As a result of nonpayment of fines associated with certain violations, political subdivisions and the State of Texas have encountered a significant loss of revenue. The TDPS offers a solution to serve the political subdivisions by denying the renewal of a driver license for failure to appear or failure to pay or satisfy a judgment ordered by a court. It is estimated that between 95 and 98 percent of the FTA offenders will comply with the political subdivisions that contract with the Department. The intent of the Failure to Appear Program is directed toward a system that requires the violator to appear before the originating court for a final disposition. This pamphlet identifies the sequence of events designed to bring both traffic and non-traffic violators to justice. During the 74th Legislative Session, Senate Bill 1504, Texas Transportation Code, Chapter 706 (formerly Vernon's Civil Statute, 6687d), authorized the Department to contract with political subdivisions to deny the renewal of an individual's driver license for failure to appear on certain traffic violations on or after September 1, 1995. In the 76th Legislative Session, House Bill 2802 amended the Texas Transportation Code, Chapter 706, to include all offenses for which the violator fails to appear, that are within the jurisdiction of the court. The main provisions of the bill are as follows:
During the 77th Legislative Session, Senate Bill 1371 further amended the Texas Transportation Code to include offenses for which an individual fails to pay or satisfy the judgment of a court order. This amendment expands the scope of the program and gives the court greater flexibility. These provisions were effective September 1, 2001. During the 78th Legislative Session, Senate Bill 782 further amended the Texas Transportation Code to include any offense that a court has jurisdiction of under Chapter 4, Code of Criminal Procedure. This provision was effective June 18, 2003. Chapter 706 of the Texas Transportation Code applies to all offenses that fall within the municipal or county court's jurisdiction, including both traffic and non-traffic violations. Traffic violations regulate a driver's conduct or condition while operating a motor vehicle, or the condition of a motor vehicle while it is being operated on a street, road or highway. Non-traffic violations are those usually found in the Penal Code of Texas and associated state laws and city ordinance.
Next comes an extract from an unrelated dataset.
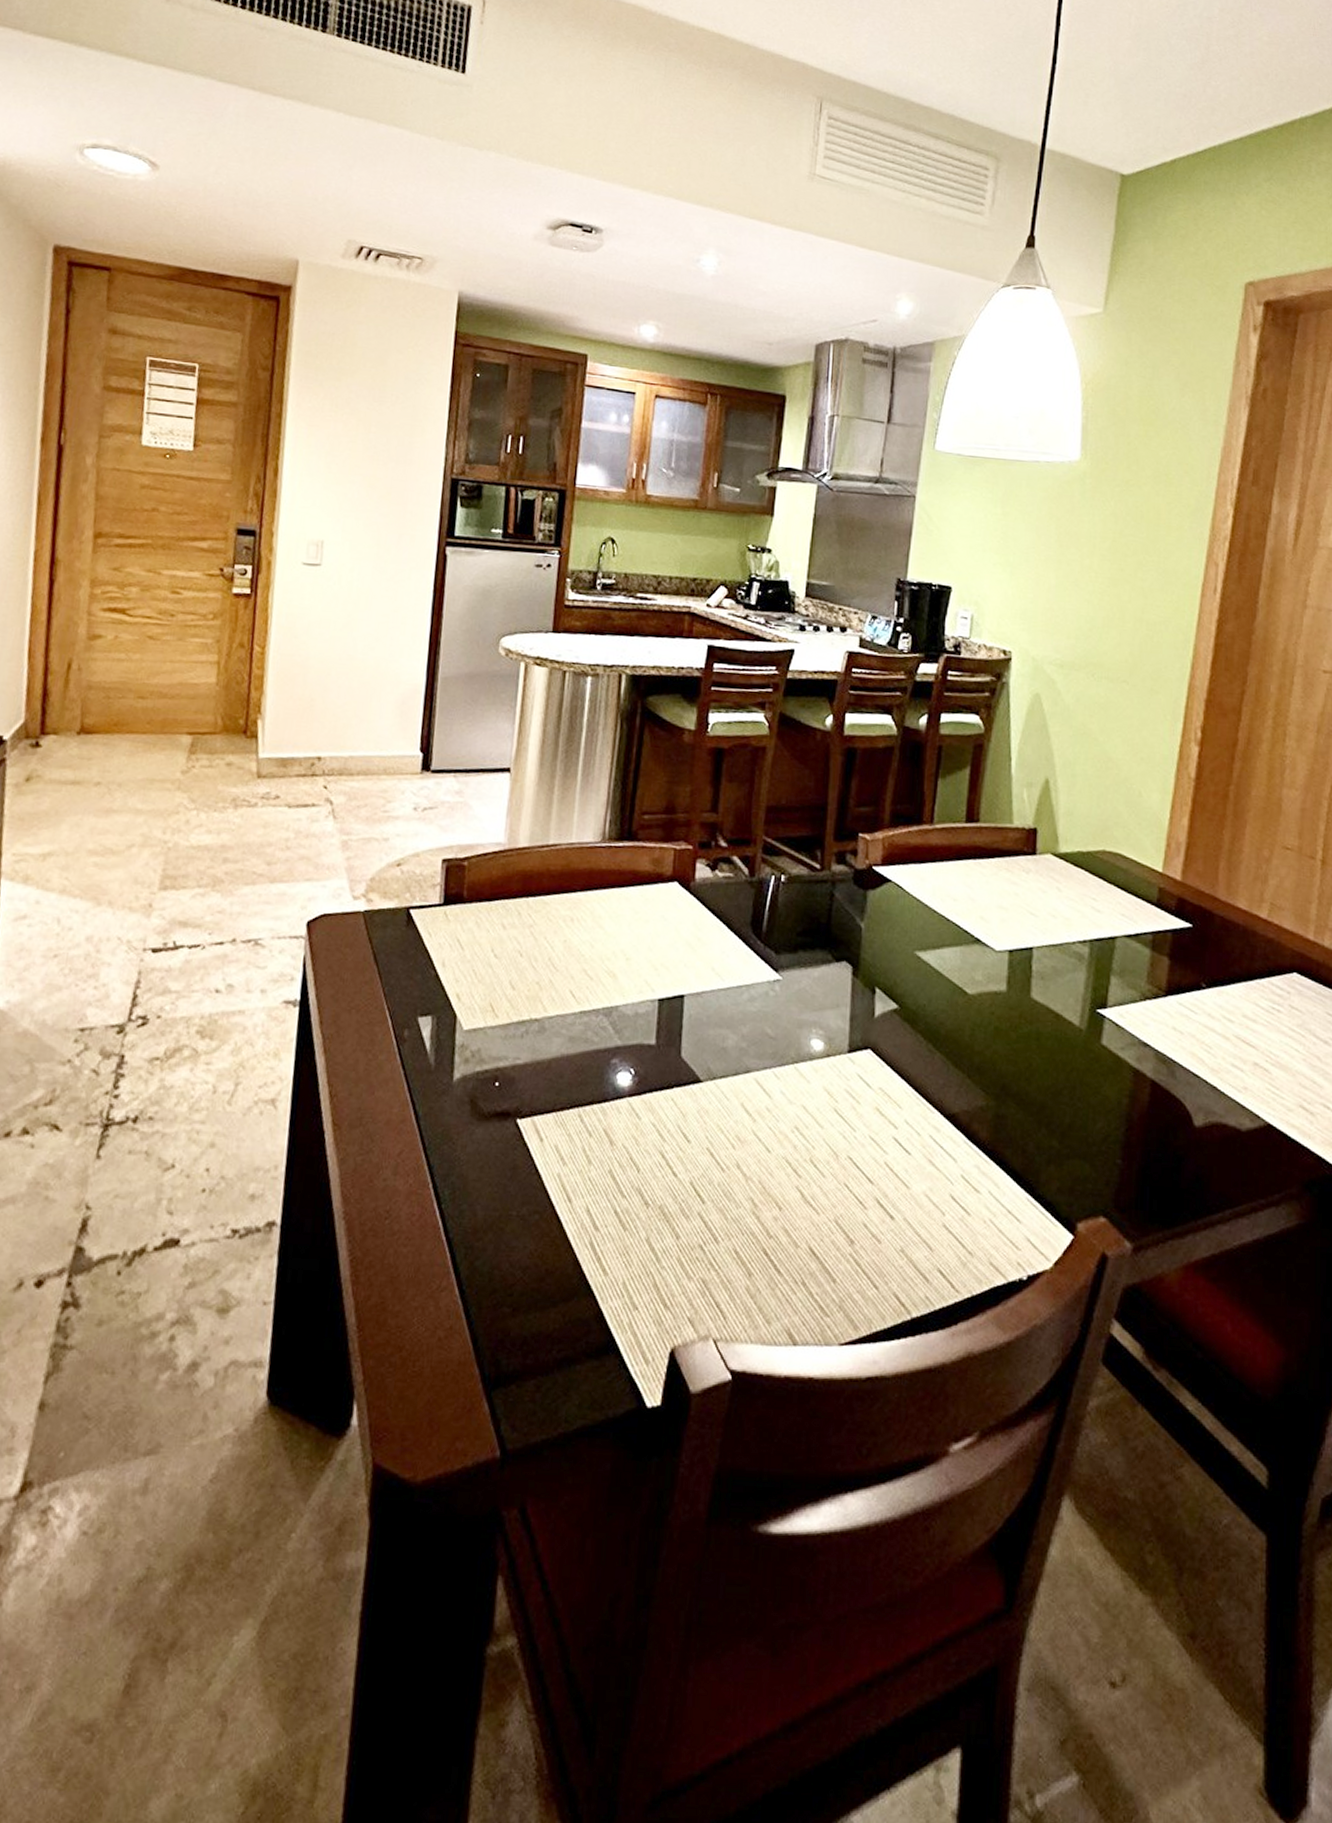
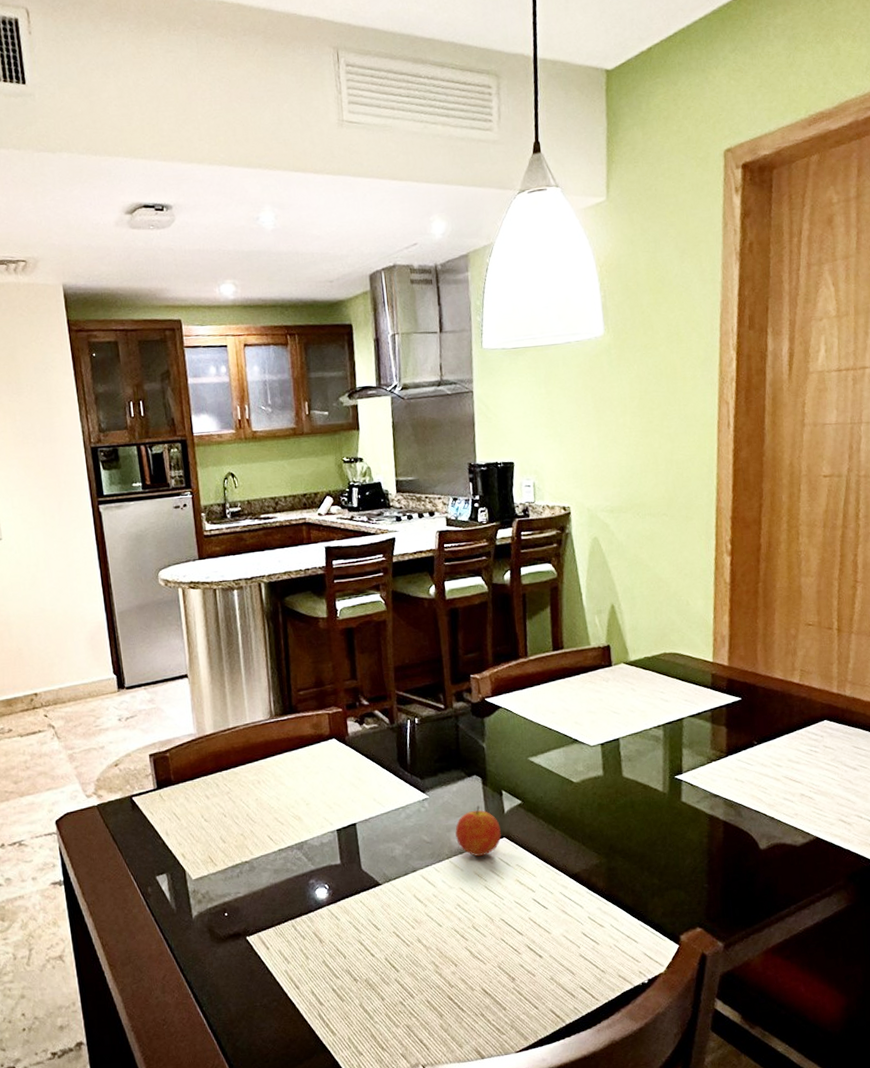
fruit: none [807,1002,866,1069] -> present [455,806,501,857]

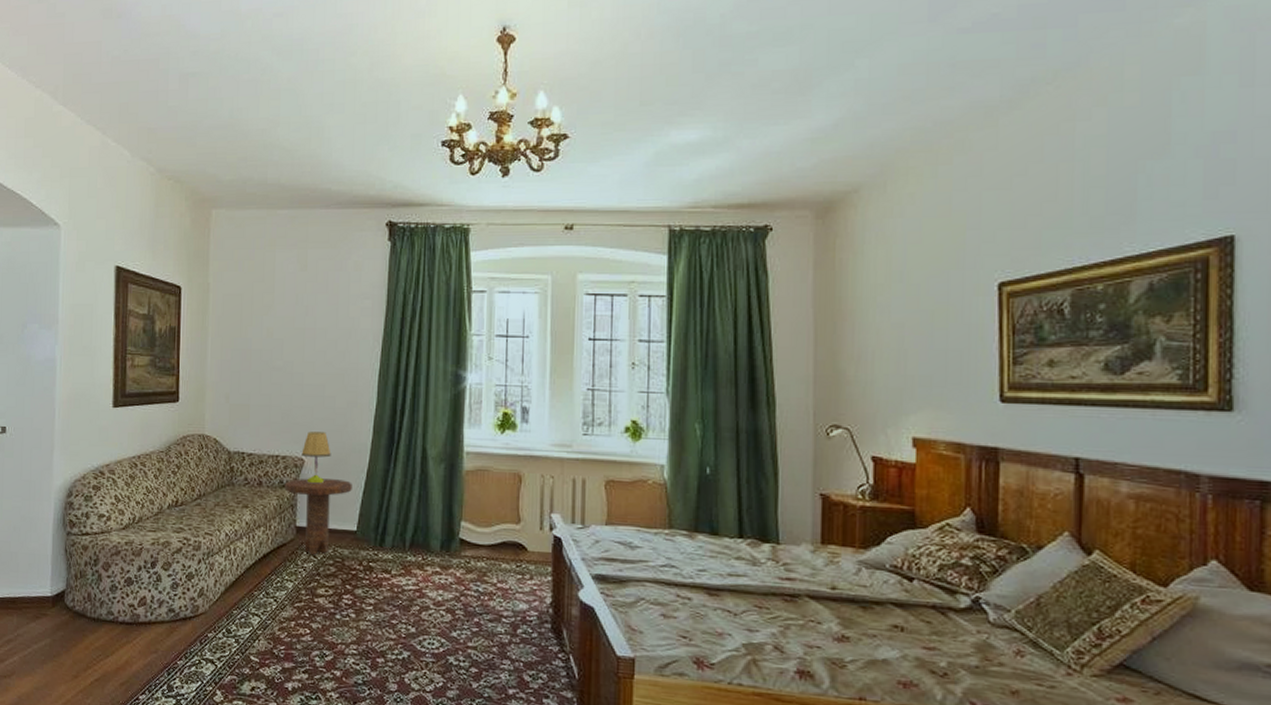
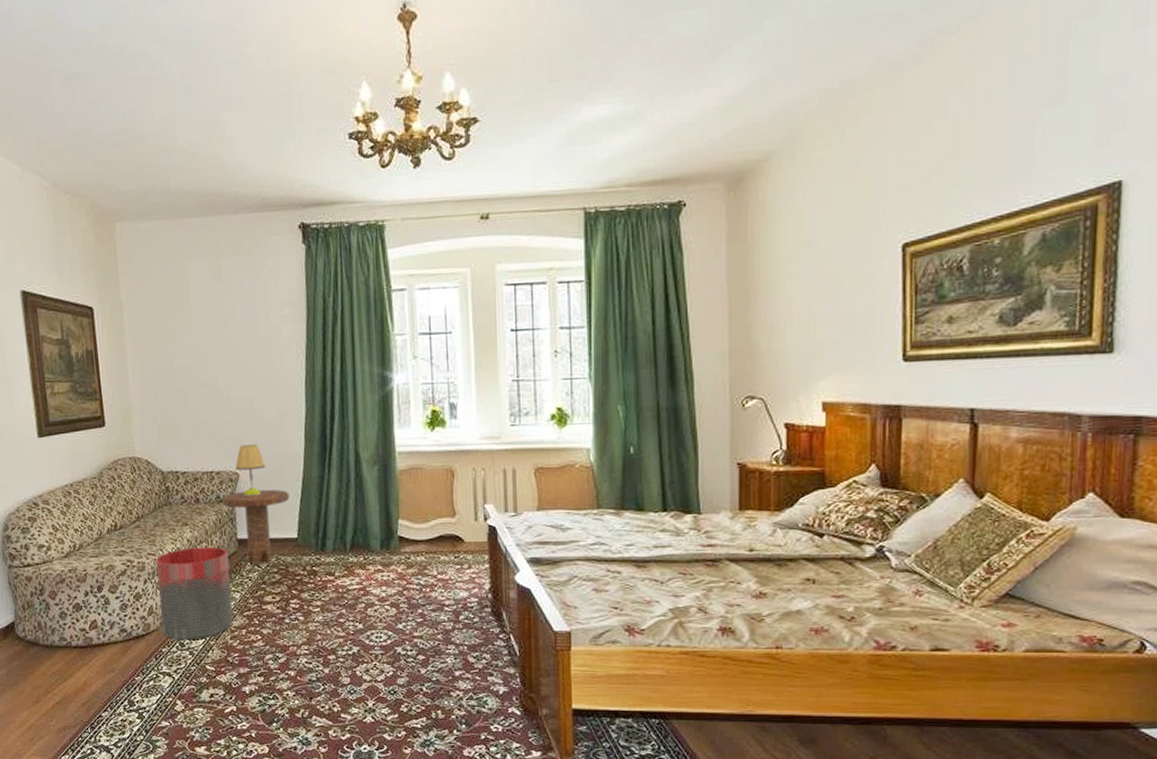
trash can: none [210,530,285,627] -> present [155,546,233,639]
A peace officer authorized to issue citations within the jurisdiction of the local political subdivision shall issue a written warning to each person to whom the officer issues a citation for a traffic law violation. This warning shall be provided in addition to any other warnings required by law. The warning must state in substance that if the person fails to appear in court for the prosecution of the offense, or fails to pay or satisfy a judgment ordering the payment of a fine and cost in the manner ordered by the court, the person may be denied renewal of the person's driver license. The written warning may be printed on the citation or on a separate document.
It is currently estimated that as few as 25 percent of warrants issued are brought to final disposition. This means that over one and three quarter million offenders are ultimately not brought to justice. The FTA Program does not require a warrant to be issued in response to a person's failure to appear. Whether a political subdivision issues a warrant or not is irrelevant to an offense being accepted into the FTA system. It is the opinion of the political subdivision whether or not to continue issuing warrants. However, the warrant fee can only be enforced if a warrant is issued. Some courts have decided to issue a warrant in addition to entering an individual into the FTA system, while others have stated they will no longer issue warrants.